Ce mouvement obscur et discret a été oublié ou voué au folklore, et le Haut-Ossau est une des rares vallées où il soit encore important.
Il n'est peut-être pas étranger à la solidité de l'archaïque vie pastorale de ce haut pays, comparée à celle des autres vallées pyrénéennes de haute montagne. Les solutions à tous les problèmes ont été cherchées dans la vallée, qui a été ainsi pratiquement condamnée à être uniquement touristique.
On a peut-être voulu appliquer trop systématiquement en montagne des schémas d'agriculture de plaine ou d'autres montagnes, sans tenir compte de ce qui existait de tradition.
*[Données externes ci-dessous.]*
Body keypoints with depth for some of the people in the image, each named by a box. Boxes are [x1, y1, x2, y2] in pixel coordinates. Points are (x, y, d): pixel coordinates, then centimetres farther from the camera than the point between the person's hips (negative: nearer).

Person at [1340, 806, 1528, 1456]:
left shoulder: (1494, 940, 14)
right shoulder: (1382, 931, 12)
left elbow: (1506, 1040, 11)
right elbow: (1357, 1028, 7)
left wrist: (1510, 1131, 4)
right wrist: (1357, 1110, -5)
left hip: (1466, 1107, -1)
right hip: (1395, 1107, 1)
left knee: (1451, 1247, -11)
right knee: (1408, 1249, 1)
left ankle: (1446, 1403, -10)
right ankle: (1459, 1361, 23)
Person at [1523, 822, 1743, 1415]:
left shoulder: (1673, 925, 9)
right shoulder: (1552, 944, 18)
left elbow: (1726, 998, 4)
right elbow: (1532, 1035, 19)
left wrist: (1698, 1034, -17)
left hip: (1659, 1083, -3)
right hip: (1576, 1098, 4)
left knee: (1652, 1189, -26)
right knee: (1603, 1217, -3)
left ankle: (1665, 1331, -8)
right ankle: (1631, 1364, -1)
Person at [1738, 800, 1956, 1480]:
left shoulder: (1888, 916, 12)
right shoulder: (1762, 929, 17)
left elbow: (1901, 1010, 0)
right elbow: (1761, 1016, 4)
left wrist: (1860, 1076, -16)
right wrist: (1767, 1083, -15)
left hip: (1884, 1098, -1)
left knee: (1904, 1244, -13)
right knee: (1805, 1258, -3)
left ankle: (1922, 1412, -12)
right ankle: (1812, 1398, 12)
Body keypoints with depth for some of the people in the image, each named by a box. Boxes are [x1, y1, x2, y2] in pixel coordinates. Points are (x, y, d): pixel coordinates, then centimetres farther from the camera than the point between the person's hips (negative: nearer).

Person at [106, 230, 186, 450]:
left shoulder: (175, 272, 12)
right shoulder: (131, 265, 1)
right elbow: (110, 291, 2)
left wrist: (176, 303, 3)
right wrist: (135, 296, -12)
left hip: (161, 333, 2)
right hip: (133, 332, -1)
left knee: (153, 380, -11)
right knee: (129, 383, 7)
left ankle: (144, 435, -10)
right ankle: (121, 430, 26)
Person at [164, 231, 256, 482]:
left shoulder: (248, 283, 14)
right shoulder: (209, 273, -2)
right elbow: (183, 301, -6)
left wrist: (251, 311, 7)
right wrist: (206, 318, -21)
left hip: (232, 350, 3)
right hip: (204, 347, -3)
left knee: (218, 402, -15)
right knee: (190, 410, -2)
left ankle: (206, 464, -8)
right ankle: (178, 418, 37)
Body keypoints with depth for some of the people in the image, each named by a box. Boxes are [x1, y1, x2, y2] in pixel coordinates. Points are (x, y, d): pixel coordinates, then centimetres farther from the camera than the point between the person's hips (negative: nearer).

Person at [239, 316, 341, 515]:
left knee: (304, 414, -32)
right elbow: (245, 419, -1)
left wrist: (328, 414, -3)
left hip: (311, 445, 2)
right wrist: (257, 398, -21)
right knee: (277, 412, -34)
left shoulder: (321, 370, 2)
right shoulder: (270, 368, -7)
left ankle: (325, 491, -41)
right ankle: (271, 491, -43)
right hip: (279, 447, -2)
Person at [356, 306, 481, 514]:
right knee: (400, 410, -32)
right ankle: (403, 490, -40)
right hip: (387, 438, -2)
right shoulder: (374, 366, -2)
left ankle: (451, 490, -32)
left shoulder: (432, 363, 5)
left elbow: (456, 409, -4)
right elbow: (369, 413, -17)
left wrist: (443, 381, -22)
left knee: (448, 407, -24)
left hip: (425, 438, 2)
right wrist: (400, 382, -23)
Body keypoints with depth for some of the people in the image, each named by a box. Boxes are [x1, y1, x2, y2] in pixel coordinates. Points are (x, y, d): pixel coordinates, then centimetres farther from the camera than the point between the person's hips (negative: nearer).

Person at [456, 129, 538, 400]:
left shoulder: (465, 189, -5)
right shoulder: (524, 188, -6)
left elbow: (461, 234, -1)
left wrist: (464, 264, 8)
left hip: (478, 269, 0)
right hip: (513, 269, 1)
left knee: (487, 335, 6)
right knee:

Les 844 hectares du Pont-Long ont été abandonnés par les Ossalois. Peut-être est-il encore temps de les réutiliser en partie, de limiter ainsi la transhumance à trop longue distance et de construire une économie pastorale solide utilisant les ressources des coteaux du Béarn et de Gascogne et les montagnes pyrénéennes de moins en moins exploitées ?
Palois et Bordelais ont besoin des stations de ski de Gourette et d'Artouste ou du Parc National qui font vivre de nombreux Ossalois. Pourquoi donc cette complémentarité de la plaine et de la montagne, bien exploitée pour le tourisme, ne serait-elle pas mieux utilisée pour la vie rurale ?
Sources
Hourcade Bernard, La transhumance hivernale du bétail du Haut-Ossau. Revue géographique des Pyrénées et du Sud-Ouest, Toulouse 1969.